The shanty is the cheapest and simplest domicile constructed in civilized communities. The typical shanty is built from rough boards, which form the floor, the sides, and the roof. It is either built on the ground, or but little raised above it. It is from six to ten feet high, and its ground area varies much in different cases; but it is always of moderate extent. It contains no fireplace or chimney, but a stovepipe, the pipe from which passes through a hole in the roof. It has from one to three or four windows, with single sash, each containing from four to six panes of small size. Some shanties have but one room; others have an additional small apartment used as a bedroom. The better shanties are lathed and plastered. It is evident that, to the occupants of the shanty, domiciliary and personal cleanliness is almost impossible. In one small room are found the family, chairs, usually dirty and broken, cooking utensils, stove, often a bed, a dog or a cat, and sometimes more or less poultry. On the outside, by the door, in many cases are pigs and goats, and additional poultry. There is no sink or drainage, and the slops are thrown upon the ground. The water used is sometimes Croton, which is brought to the shanties in pails, usually from one of the avenues. In other places, where the Croton hydrants are too far away, and the ground is marshy, the water is obtained from holes dug a little below the surface. This water usually has a roiled appearance, and unpleasant flavor. Shanties are usually built promiscuously over the ground, without the least regard to order.7

Throughout the 1870s, much of the Upper West Side between Central Park and the Hudson River remained undeveloped. Municipal improvements including streets, sewers, and water mains had yet to reach most of the area, with much of the land sparsely settled with shacks surrounded by small gardens and little villages such as Shantyhill at West 79th Street. By 1885, permanent urbanization worked to create a mixed landscape in which shacks and new rowhouses stood on adjacent lots.

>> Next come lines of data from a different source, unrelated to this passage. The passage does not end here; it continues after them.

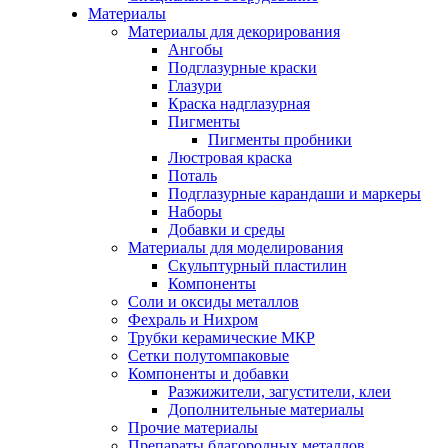
Материалы
Материалы для декорирования
Ангобы
Подглазурные краски
Глазури
Краска надглазурная
Пигменты
Пигменты пробники
Люстровая краска
Поталь
Подглазурные карандаши и маркеры
Наборы
Добавки и среды
Материалы для моделирования
Скульптурный пластилин
Компоненты
Соли и оксиды металлов
Фехраль и Нихром
Трубки керамические МКР
Сетки полутомпаковые
Компоненты и добавки
Разжижители, загустители, клеи
Дополнительные материалы
Прочие материалы
Препараты благородных металлов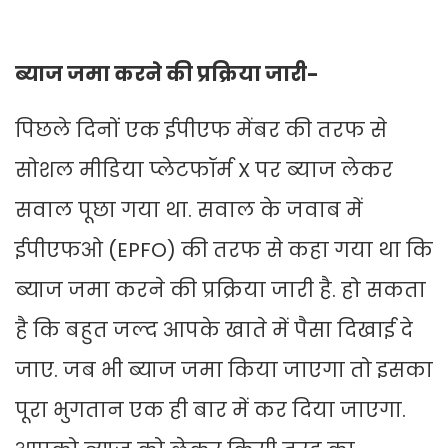
ब्याज जमा करने की प्रक्रिया जारी-
प‍िछले द‍िनों एक ईपीएफ मेंबर की तरफ से
सोशल मीडिया प्लेटफॉर्म X पर ब्‍याज लेकर
सवाल पूछा गया था. सवाल के जवाब में
ईपीएफओ (EPFO) की तरफ से कहा गया था क‍ि
ब्याज जमा करने की प्रक्रिया जारी है. हो सकता
है कि बहुत जल्द आपके खाते में पैसा द‍िखाई दे
जाए. जब भी ब्याज जमा किया जाएगा तो इसका
पूरा भुगतान एक ही बार में कर द‍िया जाएगा.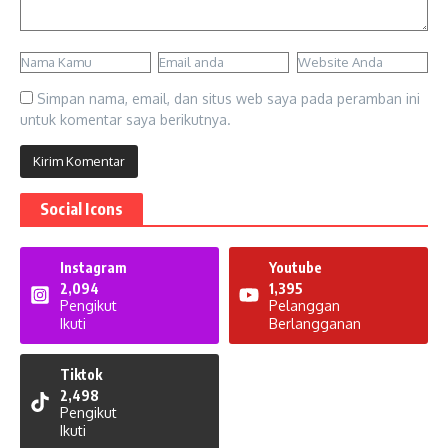
Simpan nama, email, dan situs web saya pada peramban ini
untuk komentar saya berikutnya.
Social Icons
Instagram
Youtube
2,094
1,395
Pengikut
Pelanggan
Ikuti
Berlangganan
Tiktok
2,498
Pengikut
Ikuti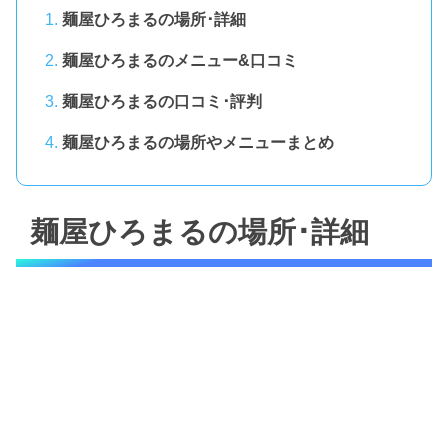
麺屋ひろまるの場所･詳細
麺屋ひろまるのメニュー&口コミ
麺屋ひろまるの口コミ･評判
麺屋ひろまるの場所やメニューまとめ
麺屋ひろまるの場所･詳細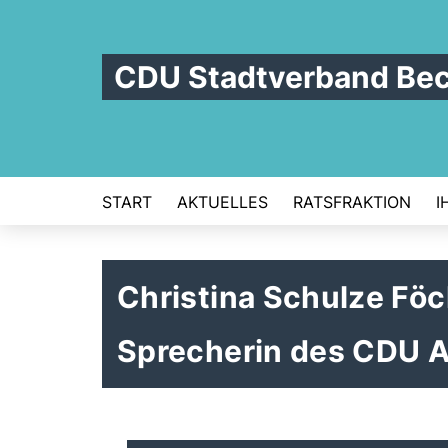
CDU Stadtverband Be
START
AKTUELLES
RATSFRAKTION
I
Christina Schulze Fö
Sprecherin des CDU 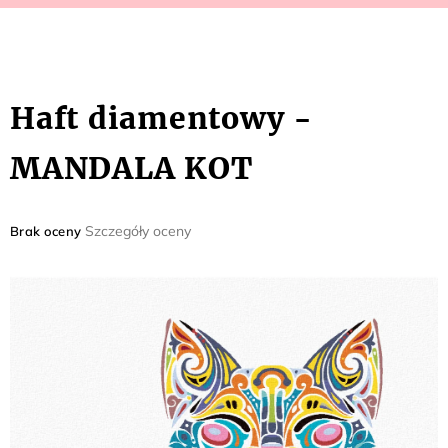
Haft diamentowy -
MANDALA KOT
Średnia
Szczegóły oceny
Brak oceny
ocena
produktu
wynosi
0,0
na
5
gwiazdek.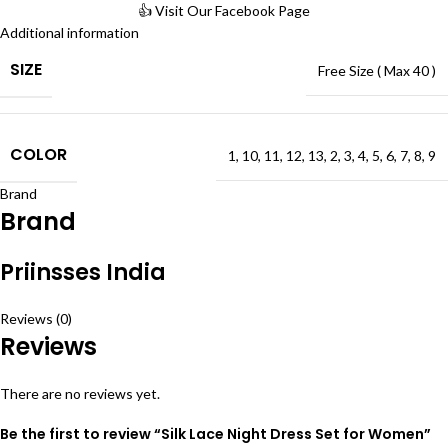
👍 Visit Our Facebook Page
Additional information
SIZE
Free Size ( Max 40 )
COLOR
1
,
10
,
11
,
12
,
13
,
2
,
3
,
4
,
5
,
6
,
7
,
8
,
9
Brand
Brand
Priinsses India
Reviews (0)
Reviews
There are no reviews yet.
Be the first to review “Silk Lace Night Dress Set for Women”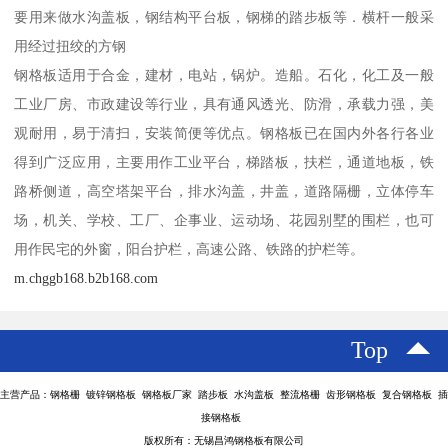
要用来做水沟盖板，钢结构平台板，钢梯的踏步板等．横杆一般采
用经过扭绞的方钢
钢格板适用于合金，建材，电站，锅炉。造船。石化，化工及一般
工业厂房、市政建设等行业，具有通风透光、防滑，承载力强，美
观耐用，易于清扫，安装简便等优点。钢格板已在国内外各行各业
得到广泛应用，主要用作工业平台，梯踏板，扶栏，通道地板，铁
路桥侧道，高空塔架平台，排水沟盖，井盖，道路隔栅，立体停车
场，机关、学校、工厂、企事业、运动场、花园别墅的围栏，也可
用作民宅的外窗，阳台护栏，高速公路、铁路的护栏等。
m.chggb168.b2b168.com
Top
主营产品：钢格栅 镀锌钢格板 钢格板厂家 踏步板 水沟盖板 整流格栅 齿形钢格板 复合钢格板 插
接钢格板
版权所有：无锡昌鸿钢格板有限公司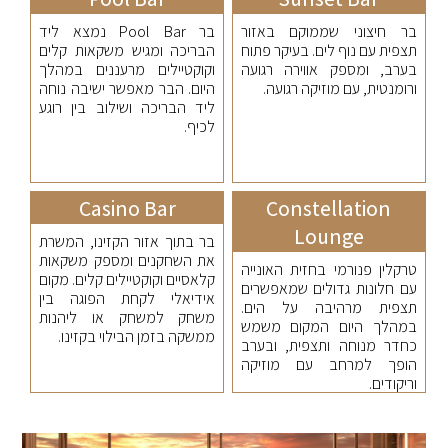
בר חיצוני שממוקם באזור
בר Pool Bar נמצא ליד
תצפית עם נוף לים. בעיקר פתוח
הבריכה ומגיש משקאות קלים
בערב, ומספק אווירה רגועה
וקוקטיילים מרעננים במהלך
ורומנטית, עם מוזיקה רגועה.
היום. הבר מאפשר ישיבה נוחה
ליד הבריכה ושילוב בין רוגע
לכיף.
Casino Bar
Constellation
Lounge
בר בתוך אזור הקזינו, המשרת
את השחקנים ומספק משקאות
טרקלין פנורמי בחזית האונייה
קלאסיים וקוקטיילים קלים. מקום
עם חלונות גדולים שמאפשרים
אידיאלי לקחת הפוגה בין
תצפית מרהיבה על הים.
משחק למשחק או ליהנות
במהלך היום המקום משמש
ממשקה בזמן הבילוי בקזינו.
כחדר מנוחה ותצפית, ובערב
הופך למרחב עם מוזיקה
וריקודים.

Less than ten years later, the West Side was completely remade in a massive transition, as rowhouses and squatter shacks were rapidly replaced by dumbbell tenements and upper class homes.8


1 Richard Plunz, A History of Housing in New York City: Dwelling Type and Social Change in the American Metropolis (New York: Columbia University Press, 1990).
2 Ibid.
3 Ibid.
4 Ibid.
5 Ibid.
6 Ibid.
7 Quoted in Richard Plunz, A History of Housing in New York City, 54.
8 Plunz, A History of Housing in New York City.